======== INPUT DATA ========

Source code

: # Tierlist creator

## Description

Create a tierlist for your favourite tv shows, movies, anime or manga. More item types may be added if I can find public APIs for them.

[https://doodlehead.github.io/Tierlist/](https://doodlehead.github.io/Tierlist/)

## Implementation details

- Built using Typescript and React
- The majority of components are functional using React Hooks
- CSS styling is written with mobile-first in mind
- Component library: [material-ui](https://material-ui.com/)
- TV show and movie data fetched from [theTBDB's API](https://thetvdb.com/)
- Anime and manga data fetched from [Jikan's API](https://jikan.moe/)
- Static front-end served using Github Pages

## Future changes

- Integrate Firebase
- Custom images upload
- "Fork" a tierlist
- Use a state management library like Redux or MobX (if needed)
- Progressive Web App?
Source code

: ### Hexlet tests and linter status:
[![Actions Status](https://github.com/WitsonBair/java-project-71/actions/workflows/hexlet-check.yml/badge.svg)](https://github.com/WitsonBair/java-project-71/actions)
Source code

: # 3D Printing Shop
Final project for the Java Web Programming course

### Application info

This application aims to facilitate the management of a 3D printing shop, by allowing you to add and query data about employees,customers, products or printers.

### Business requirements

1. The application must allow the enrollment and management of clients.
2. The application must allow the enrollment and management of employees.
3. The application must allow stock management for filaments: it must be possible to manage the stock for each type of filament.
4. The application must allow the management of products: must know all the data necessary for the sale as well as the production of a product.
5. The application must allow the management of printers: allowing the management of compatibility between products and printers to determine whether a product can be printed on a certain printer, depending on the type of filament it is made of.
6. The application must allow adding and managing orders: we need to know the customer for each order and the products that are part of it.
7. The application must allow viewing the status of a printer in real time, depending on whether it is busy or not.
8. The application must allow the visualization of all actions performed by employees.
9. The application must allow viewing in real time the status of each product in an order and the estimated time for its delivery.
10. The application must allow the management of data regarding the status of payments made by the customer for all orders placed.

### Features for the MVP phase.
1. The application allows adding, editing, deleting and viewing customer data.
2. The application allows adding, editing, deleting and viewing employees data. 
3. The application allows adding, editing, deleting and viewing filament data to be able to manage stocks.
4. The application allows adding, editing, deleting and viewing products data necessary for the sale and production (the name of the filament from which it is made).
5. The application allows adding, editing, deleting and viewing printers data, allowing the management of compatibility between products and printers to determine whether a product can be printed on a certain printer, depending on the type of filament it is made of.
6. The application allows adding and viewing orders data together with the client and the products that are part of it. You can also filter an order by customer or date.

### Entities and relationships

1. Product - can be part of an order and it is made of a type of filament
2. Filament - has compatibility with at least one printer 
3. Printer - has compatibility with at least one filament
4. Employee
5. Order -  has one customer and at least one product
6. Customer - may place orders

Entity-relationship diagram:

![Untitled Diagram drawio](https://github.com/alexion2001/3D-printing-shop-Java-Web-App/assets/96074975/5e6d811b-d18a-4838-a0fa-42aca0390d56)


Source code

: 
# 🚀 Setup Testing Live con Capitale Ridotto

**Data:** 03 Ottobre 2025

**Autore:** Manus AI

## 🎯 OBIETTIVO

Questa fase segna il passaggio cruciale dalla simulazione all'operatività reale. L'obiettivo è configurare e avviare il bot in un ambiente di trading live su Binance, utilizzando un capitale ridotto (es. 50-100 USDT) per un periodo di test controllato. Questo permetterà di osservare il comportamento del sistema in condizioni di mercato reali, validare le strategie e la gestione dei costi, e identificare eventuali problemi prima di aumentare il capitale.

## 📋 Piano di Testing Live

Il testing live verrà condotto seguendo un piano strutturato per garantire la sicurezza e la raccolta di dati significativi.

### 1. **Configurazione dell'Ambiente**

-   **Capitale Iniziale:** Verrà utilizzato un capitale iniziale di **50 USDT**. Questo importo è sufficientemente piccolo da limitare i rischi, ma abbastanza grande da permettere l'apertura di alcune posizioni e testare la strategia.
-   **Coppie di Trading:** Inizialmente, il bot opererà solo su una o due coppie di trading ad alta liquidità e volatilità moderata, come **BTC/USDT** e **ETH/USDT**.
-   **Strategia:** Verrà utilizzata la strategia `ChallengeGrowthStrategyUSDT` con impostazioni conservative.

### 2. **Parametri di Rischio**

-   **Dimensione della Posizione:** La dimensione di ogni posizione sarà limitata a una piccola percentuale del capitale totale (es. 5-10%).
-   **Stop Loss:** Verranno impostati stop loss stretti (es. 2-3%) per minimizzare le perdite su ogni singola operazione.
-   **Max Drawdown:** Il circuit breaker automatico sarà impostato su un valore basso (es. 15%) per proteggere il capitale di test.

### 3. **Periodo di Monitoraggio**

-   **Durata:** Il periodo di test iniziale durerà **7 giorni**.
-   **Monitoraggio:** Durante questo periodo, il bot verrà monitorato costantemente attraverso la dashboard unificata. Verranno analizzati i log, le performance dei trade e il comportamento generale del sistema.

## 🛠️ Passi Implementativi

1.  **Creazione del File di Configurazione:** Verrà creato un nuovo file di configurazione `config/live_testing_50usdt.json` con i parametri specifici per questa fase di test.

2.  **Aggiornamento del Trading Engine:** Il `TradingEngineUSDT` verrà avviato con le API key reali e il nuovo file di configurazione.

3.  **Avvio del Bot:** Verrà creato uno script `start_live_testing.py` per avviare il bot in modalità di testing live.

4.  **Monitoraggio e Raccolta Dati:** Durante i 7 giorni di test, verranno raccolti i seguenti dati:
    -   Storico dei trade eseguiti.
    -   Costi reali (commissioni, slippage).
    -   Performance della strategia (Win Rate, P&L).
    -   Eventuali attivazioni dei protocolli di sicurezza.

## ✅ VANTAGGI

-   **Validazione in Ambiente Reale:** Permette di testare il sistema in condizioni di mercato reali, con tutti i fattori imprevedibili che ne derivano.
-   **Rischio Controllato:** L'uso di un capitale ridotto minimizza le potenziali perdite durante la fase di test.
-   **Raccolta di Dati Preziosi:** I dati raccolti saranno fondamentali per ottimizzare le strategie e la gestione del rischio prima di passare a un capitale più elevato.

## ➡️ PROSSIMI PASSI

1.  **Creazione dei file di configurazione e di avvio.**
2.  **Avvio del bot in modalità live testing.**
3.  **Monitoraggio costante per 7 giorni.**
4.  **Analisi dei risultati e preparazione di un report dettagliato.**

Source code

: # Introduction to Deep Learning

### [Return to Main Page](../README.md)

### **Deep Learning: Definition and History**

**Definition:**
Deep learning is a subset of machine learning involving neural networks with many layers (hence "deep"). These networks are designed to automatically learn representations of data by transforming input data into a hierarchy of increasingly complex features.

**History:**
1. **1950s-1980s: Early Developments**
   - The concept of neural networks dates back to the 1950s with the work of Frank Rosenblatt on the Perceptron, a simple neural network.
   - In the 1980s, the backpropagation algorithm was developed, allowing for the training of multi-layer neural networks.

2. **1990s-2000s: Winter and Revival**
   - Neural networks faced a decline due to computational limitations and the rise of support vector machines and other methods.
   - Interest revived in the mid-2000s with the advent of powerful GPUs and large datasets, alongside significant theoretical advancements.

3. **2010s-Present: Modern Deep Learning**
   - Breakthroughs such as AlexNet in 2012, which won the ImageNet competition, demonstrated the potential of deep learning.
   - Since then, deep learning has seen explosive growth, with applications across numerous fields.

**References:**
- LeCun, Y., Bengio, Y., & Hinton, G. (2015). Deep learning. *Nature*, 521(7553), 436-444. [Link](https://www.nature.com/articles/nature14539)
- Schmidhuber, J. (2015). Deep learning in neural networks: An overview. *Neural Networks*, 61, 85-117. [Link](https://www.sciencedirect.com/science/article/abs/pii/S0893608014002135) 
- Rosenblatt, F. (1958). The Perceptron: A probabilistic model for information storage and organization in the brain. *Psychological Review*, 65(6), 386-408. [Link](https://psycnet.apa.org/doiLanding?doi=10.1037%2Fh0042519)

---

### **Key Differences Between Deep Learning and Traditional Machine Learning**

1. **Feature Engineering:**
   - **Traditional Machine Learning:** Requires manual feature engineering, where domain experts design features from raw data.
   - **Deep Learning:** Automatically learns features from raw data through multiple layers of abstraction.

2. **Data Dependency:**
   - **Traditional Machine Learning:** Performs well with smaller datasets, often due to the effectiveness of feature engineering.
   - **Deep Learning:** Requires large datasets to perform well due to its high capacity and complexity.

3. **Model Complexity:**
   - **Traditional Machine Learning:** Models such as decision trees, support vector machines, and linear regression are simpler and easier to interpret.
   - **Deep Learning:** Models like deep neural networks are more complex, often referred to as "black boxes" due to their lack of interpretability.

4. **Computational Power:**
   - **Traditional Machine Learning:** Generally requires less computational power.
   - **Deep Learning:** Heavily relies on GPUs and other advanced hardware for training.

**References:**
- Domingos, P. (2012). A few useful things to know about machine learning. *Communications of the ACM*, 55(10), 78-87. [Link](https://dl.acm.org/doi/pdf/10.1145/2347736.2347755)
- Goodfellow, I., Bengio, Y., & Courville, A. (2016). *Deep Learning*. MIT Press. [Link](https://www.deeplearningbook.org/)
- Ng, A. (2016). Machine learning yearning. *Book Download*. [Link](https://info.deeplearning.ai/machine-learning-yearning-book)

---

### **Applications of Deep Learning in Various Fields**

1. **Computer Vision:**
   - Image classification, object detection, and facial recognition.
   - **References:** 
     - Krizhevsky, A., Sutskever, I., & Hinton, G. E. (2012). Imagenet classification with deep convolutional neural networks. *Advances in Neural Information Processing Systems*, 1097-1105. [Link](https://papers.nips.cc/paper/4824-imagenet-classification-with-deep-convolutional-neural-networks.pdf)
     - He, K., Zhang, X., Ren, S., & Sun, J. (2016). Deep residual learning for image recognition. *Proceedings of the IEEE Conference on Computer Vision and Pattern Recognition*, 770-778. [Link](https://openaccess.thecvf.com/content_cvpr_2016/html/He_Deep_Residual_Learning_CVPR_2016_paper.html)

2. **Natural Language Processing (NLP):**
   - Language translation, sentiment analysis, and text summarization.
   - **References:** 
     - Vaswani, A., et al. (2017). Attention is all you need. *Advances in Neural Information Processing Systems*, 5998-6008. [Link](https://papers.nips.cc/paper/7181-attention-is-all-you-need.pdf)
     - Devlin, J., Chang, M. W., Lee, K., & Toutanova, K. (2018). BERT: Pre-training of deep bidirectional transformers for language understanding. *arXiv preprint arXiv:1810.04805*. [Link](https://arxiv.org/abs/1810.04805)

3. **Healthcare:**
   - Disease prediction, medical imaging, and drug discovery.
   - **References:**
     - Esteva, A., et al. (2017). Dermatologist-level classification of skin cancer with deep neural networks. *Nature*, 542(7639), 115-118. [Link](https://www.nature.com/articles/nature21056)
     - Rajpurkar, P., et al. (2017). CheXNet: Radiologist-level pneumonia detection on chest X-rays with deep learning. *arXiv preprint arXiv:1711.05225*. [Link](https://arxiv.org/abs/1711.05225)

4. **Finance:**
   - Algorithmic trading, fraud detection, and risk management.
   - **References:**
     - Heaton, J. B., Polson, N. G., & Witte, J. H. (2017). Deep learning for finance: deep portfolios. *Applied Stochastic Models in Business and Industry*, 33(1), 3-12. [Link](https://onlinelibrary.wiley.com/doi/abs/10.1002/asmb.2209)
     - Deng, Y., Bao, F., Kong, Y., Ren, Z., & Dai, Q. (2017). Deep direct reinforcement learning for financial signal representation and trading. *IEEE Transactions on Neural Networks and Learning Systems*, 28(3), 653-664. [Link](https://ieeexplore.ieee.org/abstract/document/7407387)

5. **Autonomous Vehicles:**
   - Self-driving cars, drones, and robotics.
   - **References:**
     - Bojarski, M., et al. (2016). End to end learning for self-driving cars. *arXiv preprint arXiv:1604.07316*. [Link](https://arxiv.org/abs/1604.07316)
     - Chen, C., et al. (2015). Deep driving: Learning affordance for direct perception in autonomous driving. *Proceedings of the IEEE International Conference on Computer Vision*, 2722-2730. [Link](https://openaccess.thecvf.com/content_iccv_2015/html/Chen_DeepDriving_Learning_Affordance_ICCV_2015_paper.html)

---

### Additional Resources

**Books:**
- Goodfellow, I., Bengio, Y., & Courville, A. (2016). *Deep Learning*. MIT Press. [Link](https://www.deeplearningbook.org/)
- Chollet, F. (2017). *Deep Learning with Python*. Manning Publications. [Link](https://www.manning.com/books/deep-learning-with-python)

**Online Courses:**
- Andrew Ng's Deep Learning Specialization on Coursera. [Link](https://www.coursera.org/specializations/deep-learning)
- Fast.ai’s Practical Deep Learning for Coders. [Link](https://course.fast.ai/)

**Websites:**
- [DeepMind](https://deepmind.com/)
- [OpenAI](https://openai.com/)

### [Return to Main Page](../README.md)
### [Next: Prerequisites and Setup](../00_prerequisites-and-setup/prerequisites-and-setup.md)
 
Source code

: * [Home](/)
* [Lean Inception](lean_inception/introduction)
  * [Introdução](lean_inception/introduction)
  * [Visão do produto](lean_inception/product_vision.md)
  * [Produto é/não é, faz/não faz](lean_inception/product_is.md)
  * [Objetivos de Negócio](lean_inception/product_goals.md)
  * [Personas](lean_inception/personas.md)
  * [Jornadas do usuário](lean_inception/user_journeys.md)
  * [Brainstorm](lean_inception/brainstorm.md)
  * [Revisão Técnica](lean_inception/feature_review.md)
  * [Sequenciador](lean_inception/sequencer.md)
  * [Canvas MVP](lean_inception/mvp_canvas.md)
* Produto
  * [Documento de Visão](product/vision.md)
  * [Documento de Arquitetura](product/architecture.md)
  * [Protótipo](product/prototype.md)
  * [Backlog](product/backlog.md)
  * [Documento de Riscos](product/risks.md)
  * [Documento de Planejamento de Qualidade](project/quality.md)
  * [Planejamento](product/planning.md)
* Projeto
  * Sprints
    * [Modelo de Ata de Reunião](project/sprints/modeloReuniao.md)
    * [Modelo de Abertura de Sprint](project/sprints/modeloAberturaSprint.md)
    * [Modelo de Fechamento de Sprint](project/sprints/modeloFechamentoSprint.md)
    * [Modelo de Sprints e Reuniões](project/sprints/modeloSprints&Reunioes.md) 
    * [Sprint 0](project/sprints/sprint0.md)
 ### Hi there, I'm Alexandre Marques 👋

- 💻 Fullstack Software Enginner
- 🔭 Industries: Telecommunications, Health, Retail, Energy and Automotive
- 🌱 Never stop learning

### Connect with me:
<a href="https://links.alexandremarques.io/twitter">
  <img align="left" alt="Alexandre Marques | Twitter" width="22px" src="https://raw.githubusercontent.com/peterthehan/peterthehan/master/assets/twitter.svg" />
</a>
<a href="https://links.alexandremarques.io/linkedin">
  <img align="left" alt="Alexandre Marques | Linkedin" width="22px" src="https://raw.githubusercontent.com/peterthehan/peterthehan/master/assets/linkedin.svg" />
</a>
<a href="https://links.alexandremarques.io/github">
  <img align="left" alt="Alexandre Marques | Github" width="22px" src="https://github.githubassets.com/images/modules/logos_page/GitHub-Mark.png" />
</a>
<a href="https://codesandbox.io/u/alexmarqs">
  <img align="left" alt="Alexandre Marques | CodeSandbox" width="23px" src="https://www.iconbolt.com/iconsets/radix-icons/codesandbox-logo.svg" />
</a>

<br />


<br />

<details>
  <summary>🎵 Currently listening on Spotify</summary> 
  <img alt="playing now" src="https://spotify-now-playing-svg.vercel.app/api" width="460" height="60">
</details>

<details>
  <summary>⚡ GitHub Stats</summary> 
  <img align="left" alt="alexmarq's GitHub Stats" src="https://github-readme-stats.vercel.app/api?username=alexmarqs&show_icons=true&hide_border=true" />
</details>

========

▶ **WORK ITEM**: Starting with the first line of the entries, transcribe every line up to and including the one with "This application aims".

▶ **TASK RESPONSE**:
Source code

: # Tierlist creator

## Description

Create a tierlist for your favourite tv shows, movies, anime or manga. More item types may be added if I can find public APIs for them.

[https://doodlehead.github.io/Tierlist/](https://doodlehead.github.io/Tierlist/)

## Implementation details

- Built using Typescript and React
- The majority of components are functional using React Hooks
- CSS styling is written with mobile-first in mind
- Component library: [material-ui](https://material-ui.com/)
- TV show and movie data fetched from [theTBDB's API](https://thetvdb.com/)
- Anime and manga data fetched from [Jikan's API](https://jikan.moe/)
- Static front-end served using Github Pages

## Future changes

- Integrate Firebase
- Custom images upload
- "Fork" a tierlist
- Use a state management library like Redux or MobX (if needed)
- Progressive Web App?
Source code

: ### Hexlet tests and linter status:
[![Actions Status](https://github.com/WitsonBair/java-project-71/actions/workflows/hexlet-check.yml/badge.svg)](https://github.com/WitsonBair/java-project-71/actions)
Source code

: # 3D Printing Shop
Final project for the Java Web Programming course

### Application info

This application aims to facilitate the management of a 3D printing shop, by allowing you to add and query data about employees,customers, products or printers.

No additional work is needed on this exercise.